# Problem to solve
Rewrite the text of all the records below with "Detalii" replaced by "Informații" and nothing else changed. Leave the pictures out of your answer.

# Data for review
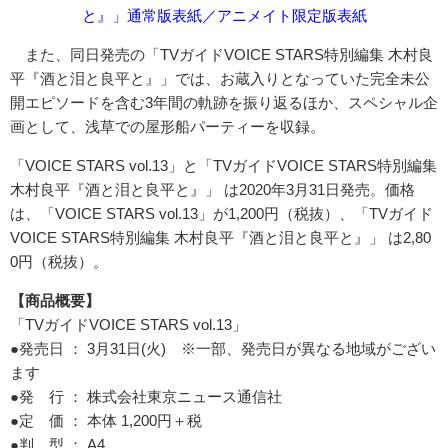
と』」通常版表紙／アニメイト限定版表紙
また、同日発売の「TVガイドVOICE STARS特別編集 木村良
平『酒と泪と良平と』」では、お蔵入りとなっていた完全未公
開エピソードを含む3年間の軌跡を振り返るほか、スペシャル企
画として、浅草での屋形船パーティーを収録。
「VOICE STARS vol.13」と「TVガイドVOICE STARS特別編集
木村良平『酒と泪と良平と』」 は2020年3月31日発売。価格
は、「VOICE STARS vol.13」が1,200円（税抜）、「TVガイド
VOICE STARS特別編集 木村良平『酒と泪と良平と』」 は2,80
0円（税抜）。
【商品概要】
「TVガイドVOICE STARS vol.13」
●発売日 ： 3月31日(火) ※一部、発売日が異なる地域がござい
ます
●発 行 ： 株式会社東京ニュース通信社
●定 価 ： 本体 1,200円＋税
●判 型 ： A4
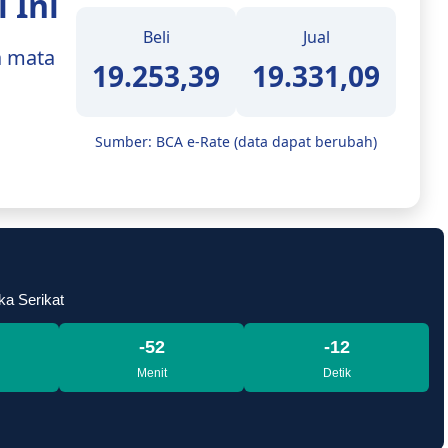
 Ini
Beli
Jual
a mata
19.253,39
19.331,09
Sumber: BCA e-Rate (data dapat berubah)
ka Serikat
-52
-13
Menit
Detik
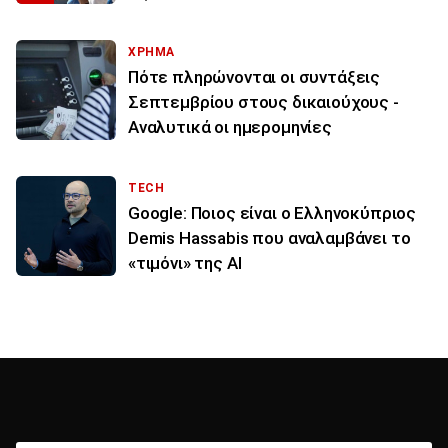
ΧΡΗΜΑ
Πότε πληρώνονται οι συντάξεις
Σεπτεμβρίου στους δικαιούχους -
Αναλυτικά οι ημερομηνίες
TECH
Google: Ποιος είναι ο Ελληνοκύπριος
Demis Hassabis που αναλαμβάνει το
«τιμόνι» της ΑΙ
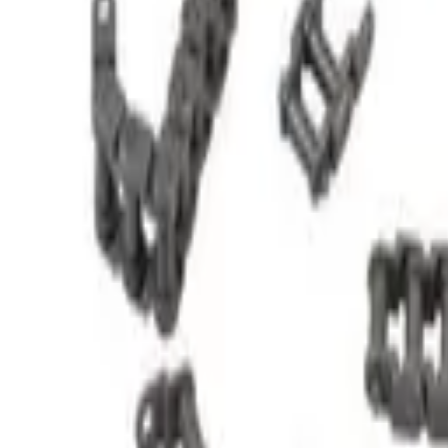
STEAM
.HK
全部商品
產品分類
品牌
選購指南
關於我們
聯絡我們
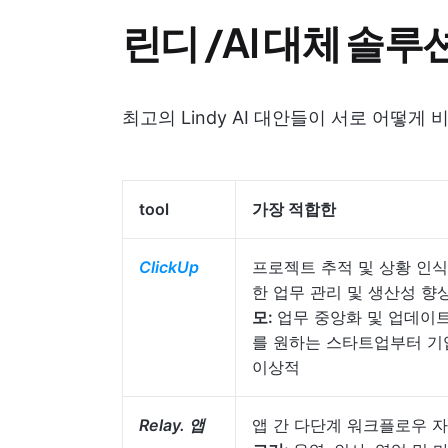
린디 /AI 대체 솔루
최고의 Lindy AI 대안들이 서로 어떻게
tool
가장 적합한
ClickUp
프로젝트 추적 및 상황 인식 
한 업무 관리 및 생산성 향
모:
업무 중앙화 및 업데이
를 원하는 스타트업부터 
이상적
Relay. 앱
앱 간 다단계 워크플로우 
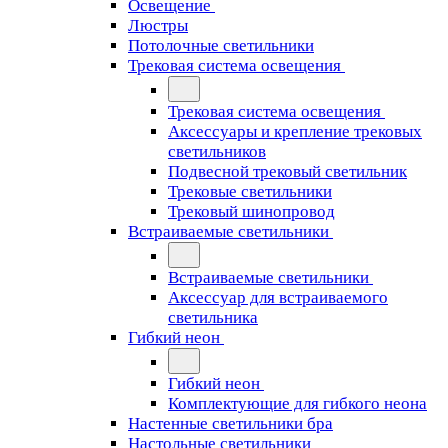
Освещение
Люстры
Потолочные светильники
Трековая система освещения
Трековая система освещения
Аксессуары и крепление трековых
светильников
Подвесной трековый светильник
Трековые светильники
Трековый шинопровод
Встраиваемые светильники
Встраиваемые светильники
Аксессуар для встраиваемого
светильника
Гибкий неон
Гибкий неон
Комплектующие для гибкого неона
Настенные светильники бра
Настольные светильники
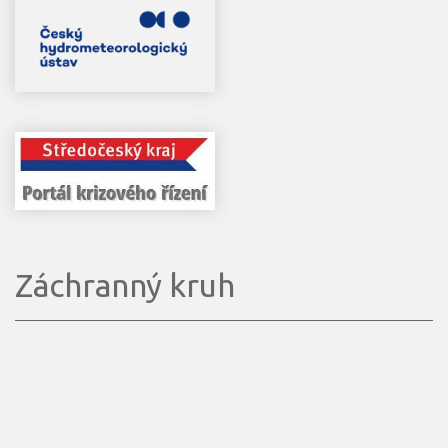
Záchranný kruh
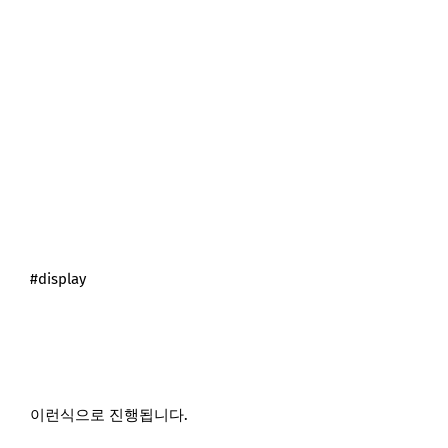
#display
이런식으로 진행됩니다.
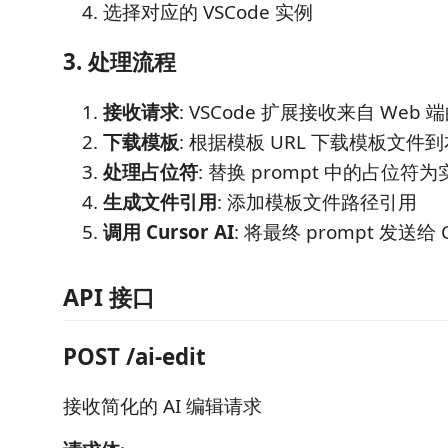
选择对应的 VSCode 实例
3. 处理流程
接收请求
: VSCode 扩展接收来自 Web
下载模板
: 根据模板 URL 下载模板文件
处理占位符
: 替换 prompt 中的占位符
生成文件引用
: 添加模板文件路径引用
调用 Cursor AI
: 将最终 prompt 发送给 Cu
API 接口
POST /ai-edit
接收简化的 AI 编辑请求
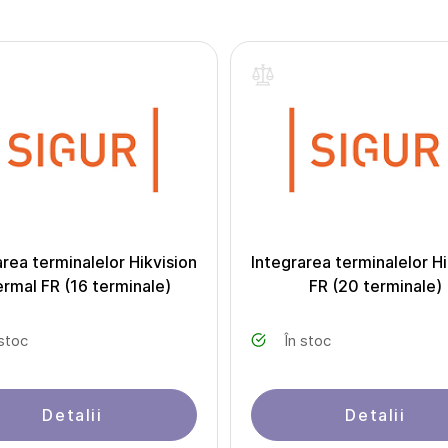
area terminalelor Hikvision
Integrarea terminalelor Hi
rmal FR (16 terminale)
FR (20 terminale)
 stoc
În stoc
Detalii
Detalii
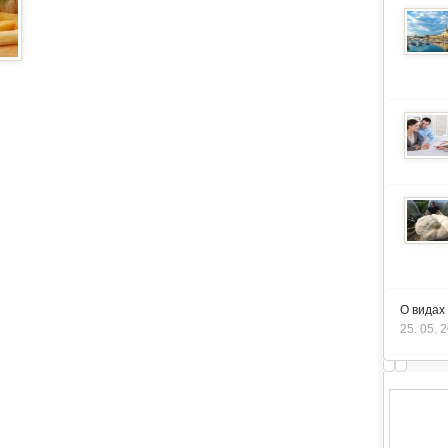
О видах
25. 05. 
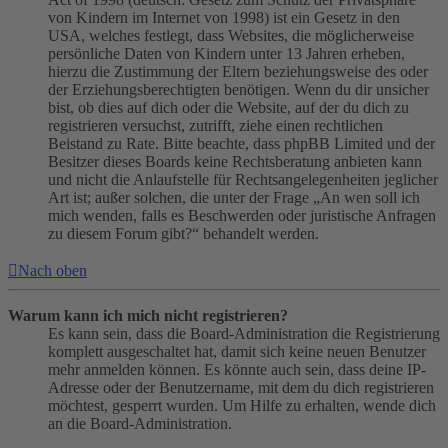
von Kindern im Internet von 1998) ist ein Gesetz in den
USA, welches festlegt, dass Websites, die möglicherweise
persönliche Daten von Kindern unter 13 Jahren erheben,
hierzu die Zustimmung der Eltern beziehungsweise des oder
der Erziehungsberechtigten benötigen. Wenn du dir unsicher
bist, ob dies auf dich oder die Website, auf der du dich zu
registrieren versuchst, zutrifft, ziehe einen rechtlichen
Beistand zu Rate. Bitte beachte, dass phpBB Limited und der
Besitzer dieses Boards keine Rechtsberatung anbieten kann
und nicht die Anlaufstelle für Rechtsangelegenheiten jeglicher
Art ist; außer solchen, die unter der Frage „An wen soll ich
mich wenden, falls es Beschwerden oder juristische Anfragen
zu diesem Forum gibt?“ behandelt werden.
Nach oben
Warum kann ich mich nicht registrieren?
Es kann sein, dass die Board-Administration die Registrierung
komplett ausgeschaltet hat, damit sich keine neuen Benutzer
mehr anmelden können. Es könnte auch sein, dass deine IP-
Adresse oder der Benutzername, mit dem du dich registrieren
möchtest, gesperrt wurden. Um Hilfe zu erhalten, wende dich
an die Board-Administration.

# Written reply
と』」通常版表紙／アニメイト限定版表紙
また、同日発売の「TVガイドVOICE STARS特別編集 木村良
平『酒と泪と良平と』」では、お蔵入りとなっていた完全未公
開エピソードを含む3年間の軌跡を振り返るほか、スペシャル企
画として、浅草での屋形船パーティーを収録。
「VOICE STARS vol.13」と「TVガイドVOICE STARS特別編集
木村良平『酒と泪と良平と』」 は2020年3月31日発売。価格
は、「VOICE STARS vol.13」が1,200円（税抜）、「TVガイド
VOICE STARS特別編集 木村良平『酒と泪と良平と』」 は2,80
0円（税抜）。
【商品概要】
「TVガイドVOICE STARS vol.13」
●発売日 ： 3月31日(火) ※一部、発売日が異なる地域がござい
ます
●発 行 ： 株式会社東京ニュース通信社
●定 価 ： 本体 1,200円＋税
●判 型 ： A4
 Ini
Beli
Jual
a mata
19.253,39
19.331,09
Sumber: BCA e-Rate (data dapat berubah)
ka Serikat
-52
-13
Menit
Detik
ΧΡΗΜΑ
Πότε πληρώνονται οι συντάξεις
Σεπτεμβρίου στους δικαιούχους -
Αναλυτικά οι ημερομηνίες
TECH
Google: Ποιος είναι ο Ελληνοκύπριος
Demis Hassabis που αναλαμβάνει το
«τιμόνι» της ΑΙ
STEAM
.HK
全部商品
產品分類
品牌
選購指南
關於我們
聯絡我們
린디 /AI 대체 솔루
최고의 Lindy AI 대안들이 서로 어떻게
tool
가장 적합한
ClickUp
프로젝트 추적 및 상황 인식 
한 업무 관리 및 생산성 향
모:
업무 중앙화 및 업데이
를 원하는 스타트업부터 
이상적
Relay. 앱
앱 간 다단계 워크플로우 
Освещение
Люстры
Потолочные светильники
Трековая система освещения
Трековая система освещения
Аксессуары и крепление трековых
светильников
Подвесной трековый светильник
Трековые светильники
Трековый шинопровод
Встраиваемые светильники
Встраиваемые светильники
Аксессуар для встраиваемого
светильника
Гибкий неон
Гибкий неон
Комплектующие для гибкого неона
Настенные светильники бра
Настольные светильники
Záchranný kruh
#display
이런식으로 진행됩니다.
选择对应的 VSCode 实例
3. 处理流程
接收请求
: VSCode 扩展接收来自 Web
下载模板
: 根据模板 URL 下载模板文件
处理占位符
: 替换 prompt 中的占位符
生成文件引用
: 添加模板文件路径引用
调用 Cursor AI
: 将最终 prompt 发送给 Cu
API 接口
POST /ai-edit
接收简化的 AI 编辑请求
area terminalelor Hikvision
Integrarea terminalelor Hi
rmal FR (16 terminale)
FR (20 terminale)
 stoc
În stoc
Informații
Informații
О видах
25. 05. 
von Kindern im Internet von 1998) ist ein Gesetz in den
USA, welches festlegt, dass Websites, die möglicherweise
persönliche Daten von Kindern unter 13 Jahren erheben,
hierzu die Zustimmung der Eltern beziehungsweise des oder
der Erziehungsberechtigten benötigen. Wenn du dir unsicher
bist, ob dies auf dich oder die Website, auf der du dich zu
registrieren versuchst, zutrifft, ziehe einen rechtlichen
Beistand zu Rate. Bitte beachte, dass phpBB Limited und der
Besitzer dieses Boards keine Rechtsberatung anbieten kann
und nicht die Anlaufstelle für Rechtsangelegenheiten jeglicher
Art ist; außer solchen, die unter der Frage „An wen soll ich
mich wenden, falls es Beschwerden oder juristische Anfragen
zu diesem Forum gibt?“ behandelt werden.
Nach oben
Warum kann ich mich nicht registrieren?
Es kann sein, dass die Board-Administration die Registrierung
komplett ausgeschaltet hat, damit sich keine neuen Benutzer
mehr anmelden können. Es könnte auch sein, dass deine IP-
Adresse oder der Benutzername, mit dem du dich registrieren
möchtest, gesperrt wurden. Um Hilfe zu erhalten, wende dich
an die Board-Administration.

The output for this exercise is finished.